*** Opening Data for review ***

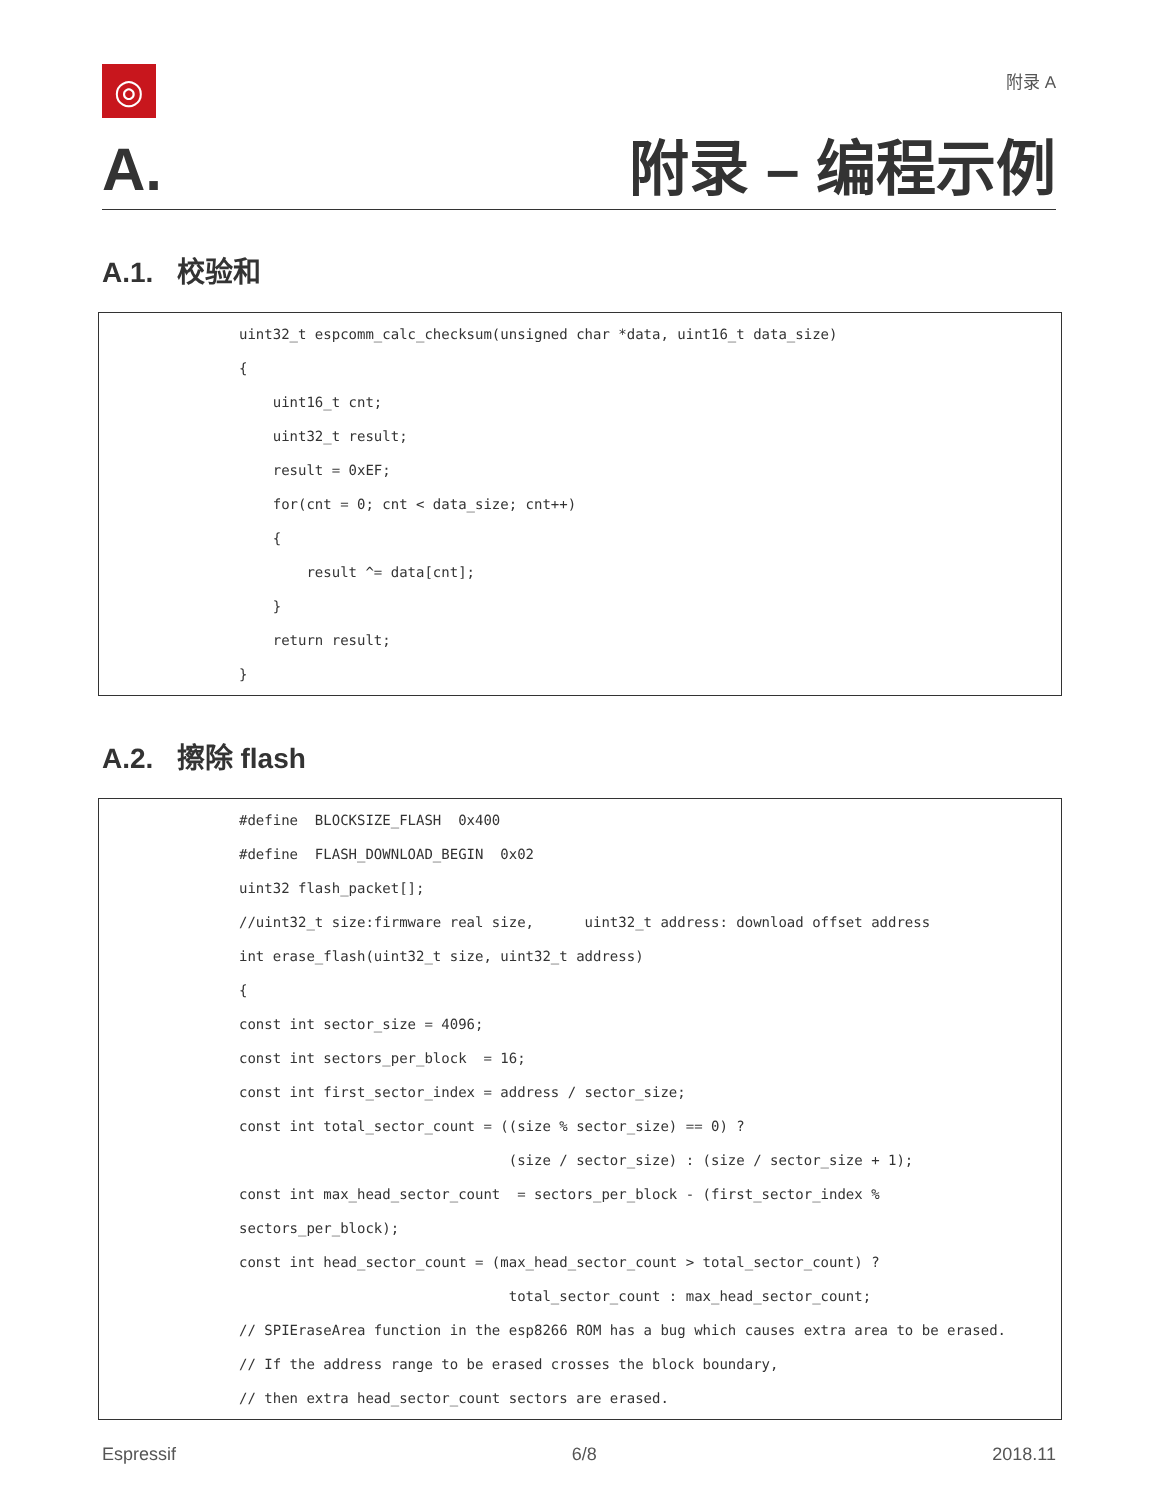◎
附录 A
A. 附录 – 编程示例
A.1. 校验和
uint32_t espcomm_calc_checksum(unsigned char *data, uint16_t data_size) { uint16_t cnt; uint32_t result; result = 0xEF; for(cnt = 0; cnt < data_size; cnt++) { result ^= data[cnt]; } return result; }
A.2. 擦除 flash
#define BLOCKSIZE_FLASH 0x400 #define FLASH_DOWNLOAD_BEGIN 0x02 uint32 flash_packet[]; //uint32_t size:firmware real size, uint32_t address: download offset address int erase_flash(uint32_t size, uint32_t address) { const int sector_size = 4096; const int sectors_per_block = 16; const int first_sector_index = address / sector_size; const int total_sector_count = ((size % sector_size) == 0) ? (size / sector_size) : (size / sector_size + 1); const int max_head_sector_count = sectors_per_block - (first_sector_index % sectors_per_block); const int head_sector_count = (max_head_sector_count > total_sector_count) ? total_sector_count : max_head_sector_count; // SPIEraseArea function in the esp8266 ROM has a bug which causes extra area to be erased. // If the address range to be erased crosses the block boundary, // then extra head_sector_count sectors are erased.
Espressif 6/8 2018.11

*** Closing Data for review ***

Exact copy, pictures excluded: restate every record above word for word.

→ **Output for this exercise**:
◎
附录 A
A. 附录 – 编程示例
A.1. 校验和
uint32_t espcomm_calc_checksum(unsigned char *data, uint16_t data_size) { uint16_t cnt; uint32_t result; result = 0xEF; for(cnt = 0; cnt < data_size; cnt++) { result ^= data[cnt]; } return result; }
A.2. 擦除 flash
#define BLOCKSIZE_FLASH 0x400 #define FLASH_DOWNLOAD_BEGIN 0x02 uint32 flash_packet[]; //uint32_t size:firmware real size, uint32_t address: download offset address int erase_flash(uint32_t size, uint32_t address) { const int sector_size = 4096; const int sectors_per_block = 16; const int first_sector_index = address / sector_size; const int total_sector_count = ((size % sector_size) == 0) ? (size / sector_size) : (size / sector_size + 1); const int max_head_sector_count = sectors_per_block - (first_sector_index % sectors_per_block); const int head_sector_count = (max_head_sector_count > total_sector_count) ? total_sector_count : max_head_sector_count; // SPIEraseArea function in the esp8266 ROM has a bug which causes extra area to be erased. // If the address range to be erased crosses the block boundary, // then extra head_sector_count sectors are erased.
Espressif 6/8 2018.11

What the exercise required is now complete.